Für die Gestaltung der flugschrift bedeutet dies, dass nicht jedes einzelne Wort, nicht jeder einzelne Satz, nicht jeder Gedanke von möglichen RezipientInnen tatsächlich gelesen werden müssen, damit das Werk aufgefasst und verstanden werden kann. Folglich wählen wir, wie ich Dieter Sperl und Dominik Hruza im Gastgarten des Café Zartl erkläre, einen kleinen Schriftschnitt (Avenir light, 12 Punkt) und setzen den Text in Langzeilen. Darüber werden Titel (Bodoni, hinterlegt mit dem Motiv einer Fluss-Fotografie) und Impressum gelegt sowie ein illustrierendes Bildmotiv, welche der linearen Lektüre des Textes buchstäblich „im Wege” steht. Denn vielleicht will ich ja gar nicht gelesen oder überhaupt verstanden werden, denn das Schreiben als solches unterläuft, unterspült und umspült die egozentrische Selbst-Setzung des „Das bin ich”, denn ich bin niemand jenseits der Dinge, mit denen ich mich beschäftige.
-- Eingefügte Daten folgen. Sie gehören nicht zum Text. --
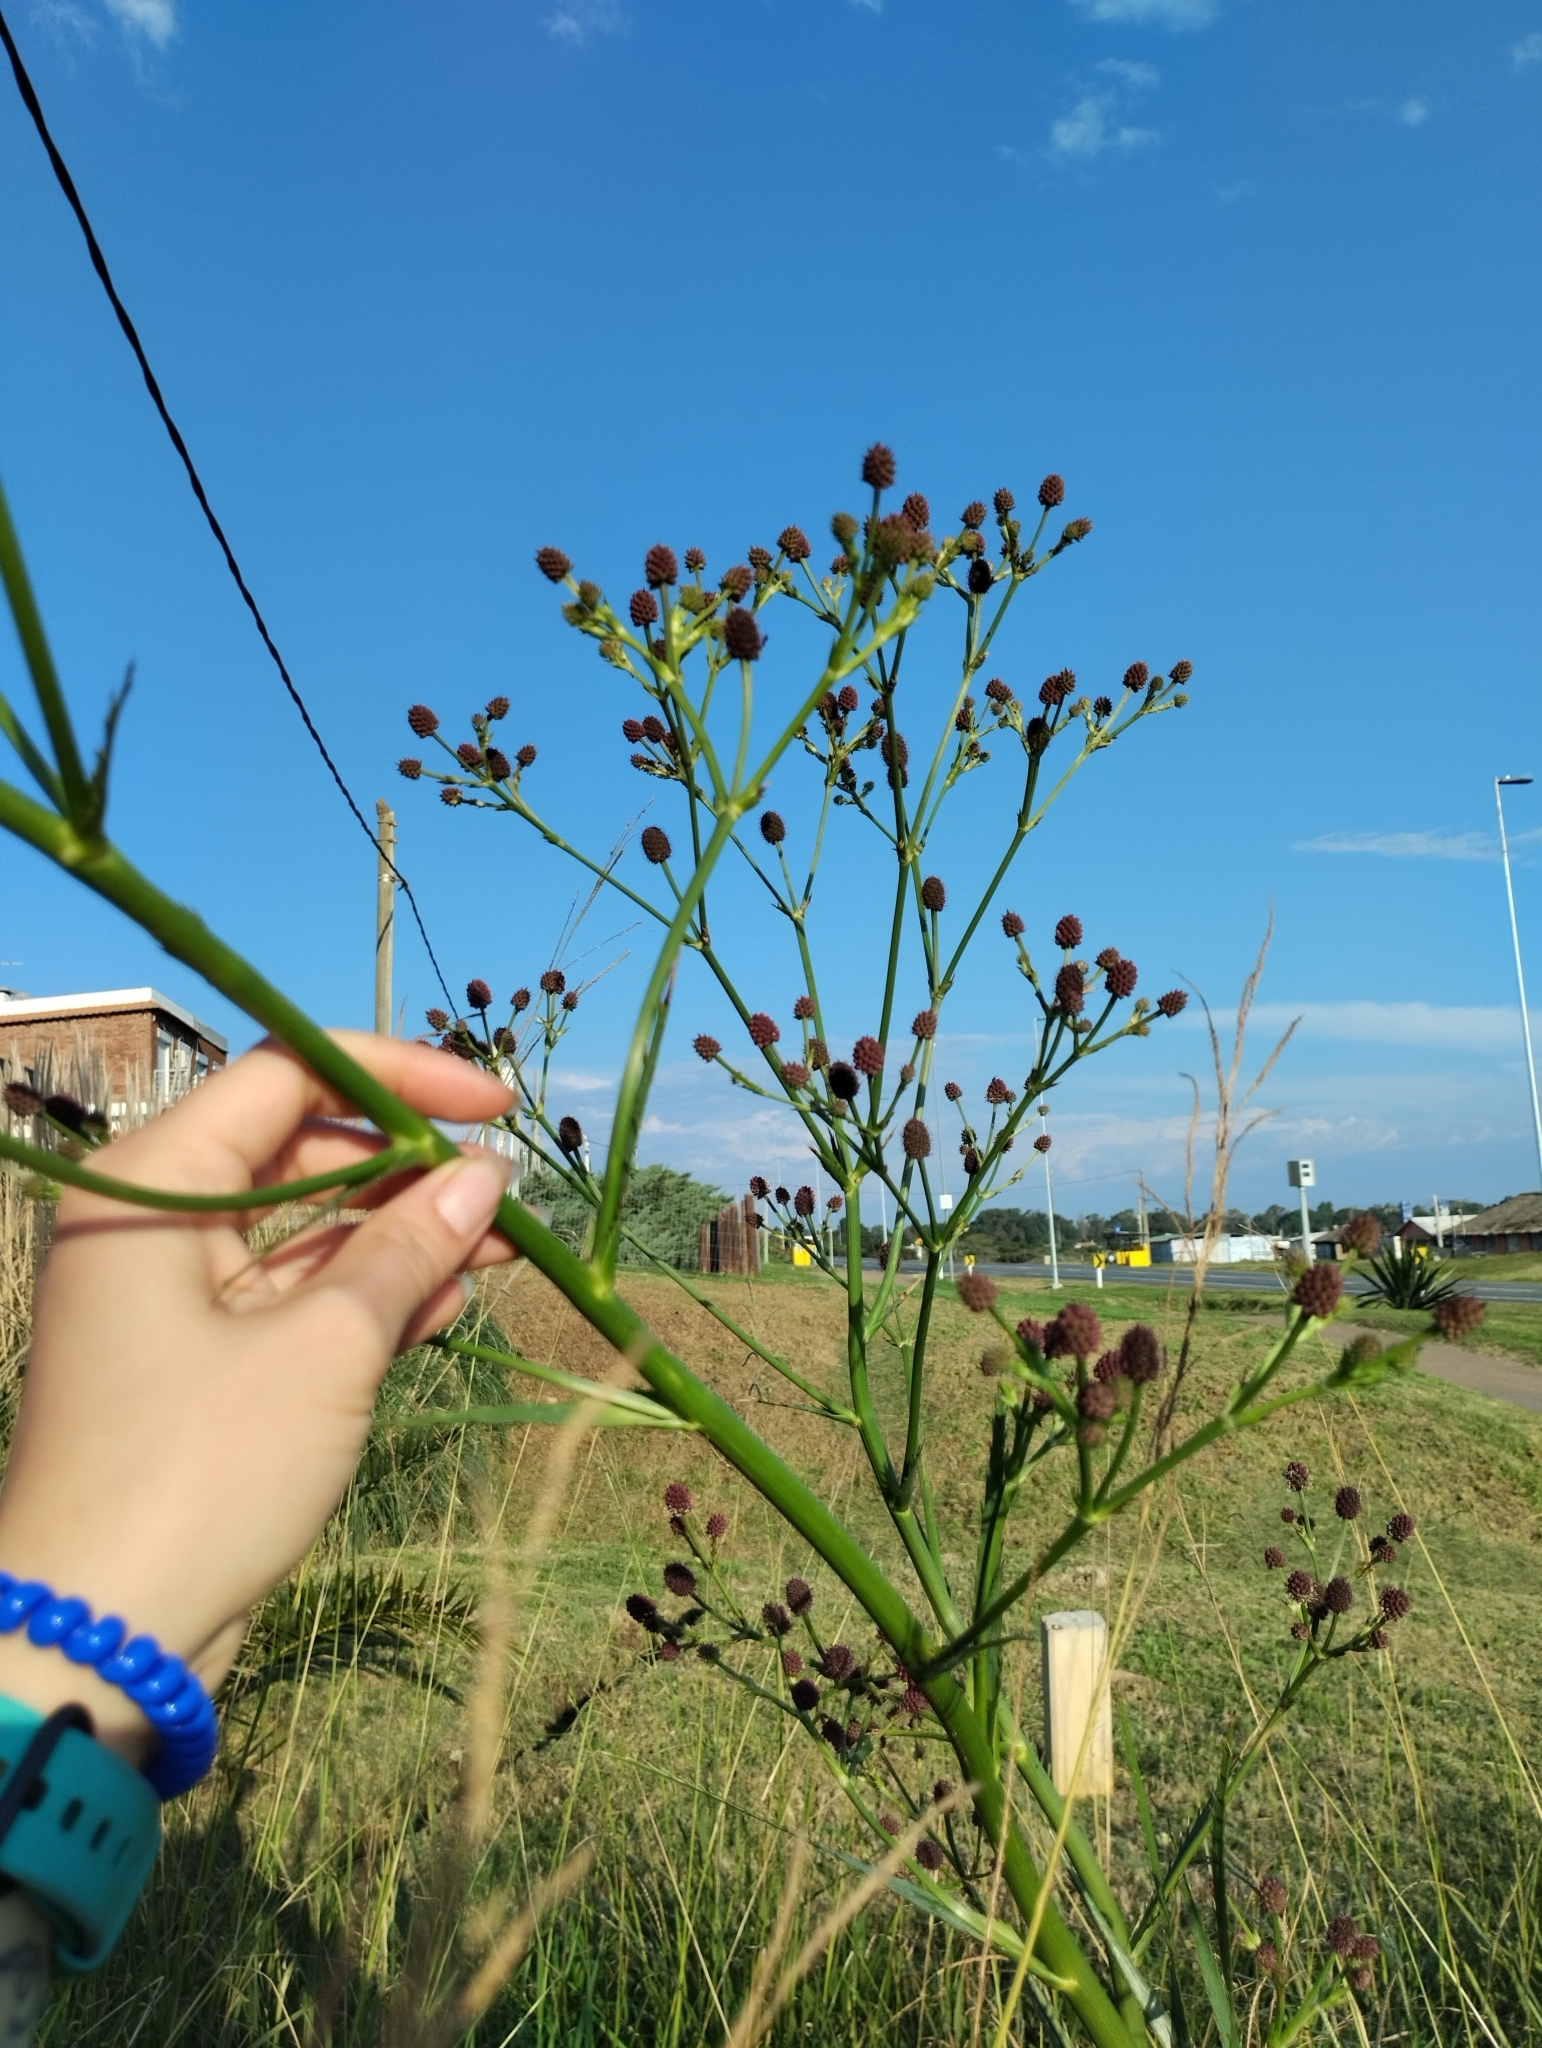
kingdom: Plantae
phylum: Tracheophyta
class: Magnoliopsida
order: Apiales
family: Apiaceae
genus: Eryngium
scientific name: Eryngium pandanifolium
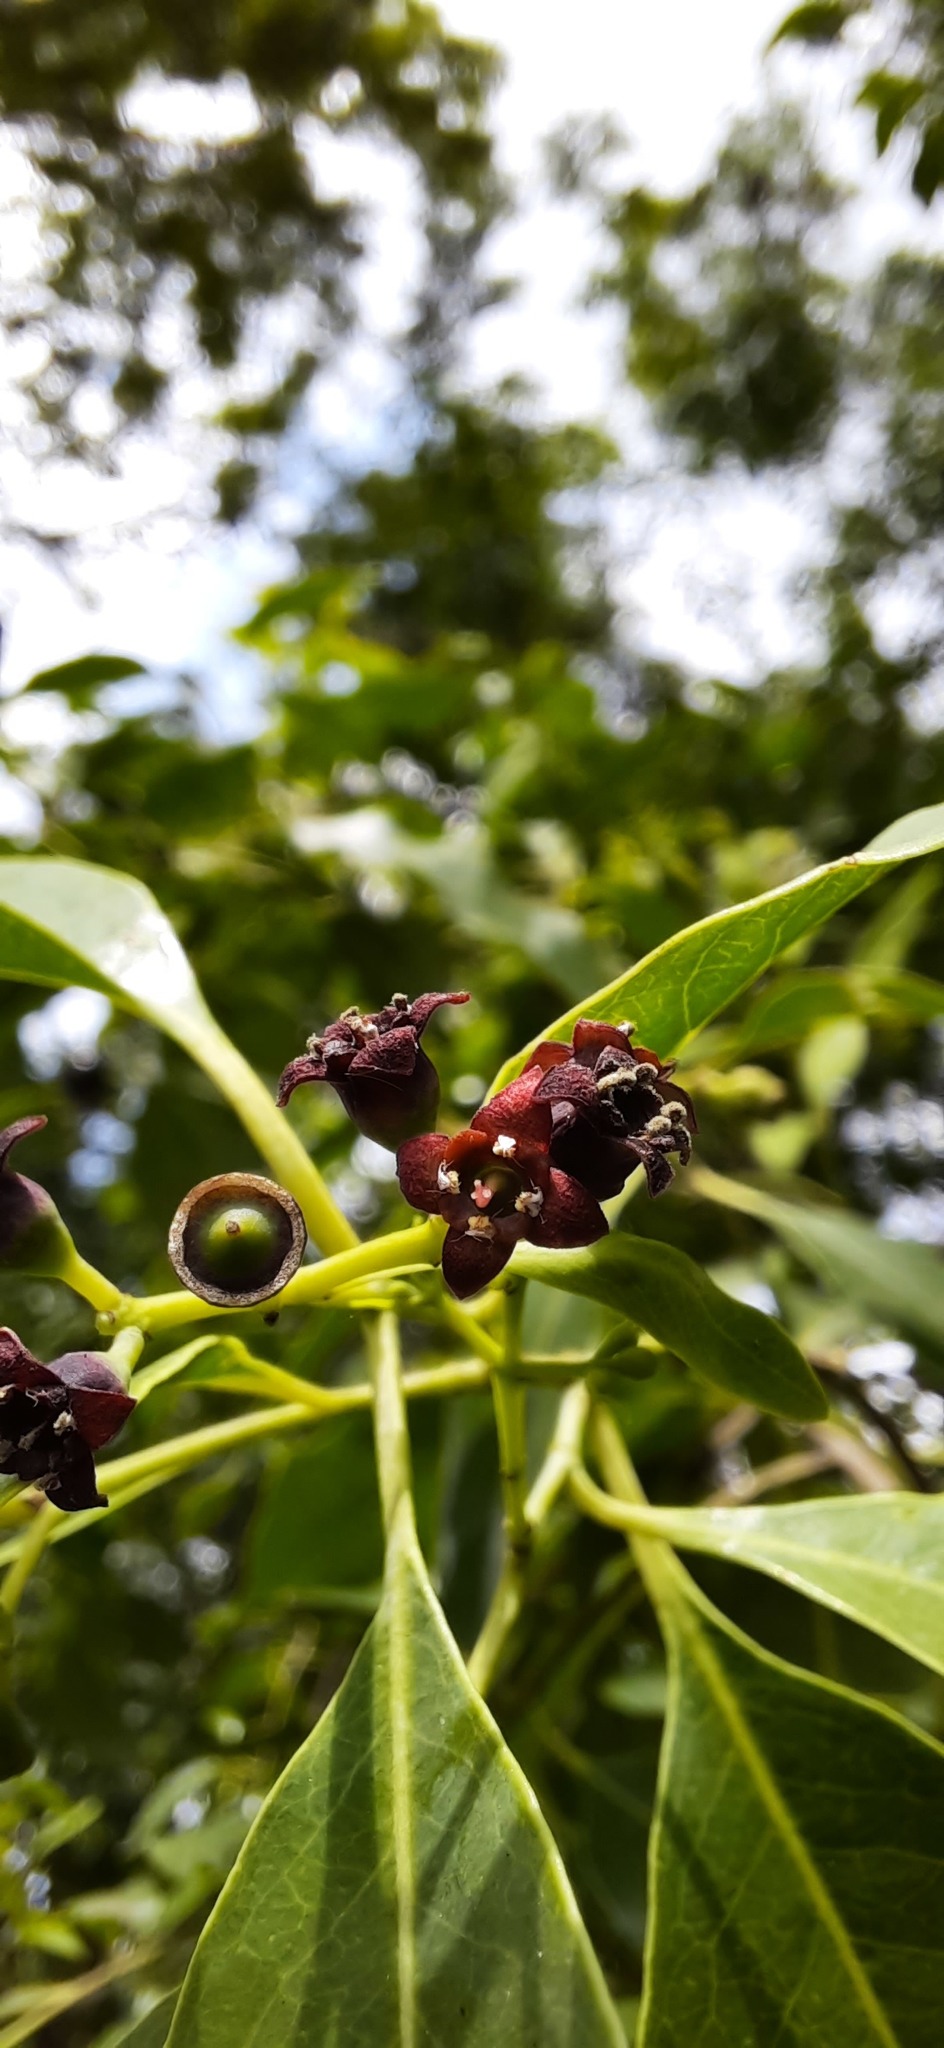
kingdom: Plantae
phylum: Tracheophyta
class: Magnoliopsida
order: Santalales
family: Santalaceae
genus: Santalum
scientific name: Santalum album
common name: Indian sandalwood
Da Zen nicht „eins” und nicht „zwei” ist, weder „so” noch „anders”, keine „Welt” oder „Gegenwelt” ist, kein „Glaube”, „keine „Religion” und auch nicht das Gegenteil davon; da Zen also unser Denken in Gegensätzen in Richtung einer Auflösung von Alteritäten, Oppositionen und Widerständen modifiziert, soll auch diese flugschrift die Distinktion von Vorder- und Rückseite mithilfe eines runden Durchstichs aufheben.
Ich entlehne dieses Gestaltungselement aus dem Bereich der Architektur, wo durch bauliche Manöver Außen- und Innenraum, Außen- und Innenhaut des Gebäudes, „cella” und „vicinia” miteinander verschränkt werden. Analog dazu sollen Vorder- und Rückseite des Druckbogens durch ein kreisrundes Interface miteinander kommunizieren.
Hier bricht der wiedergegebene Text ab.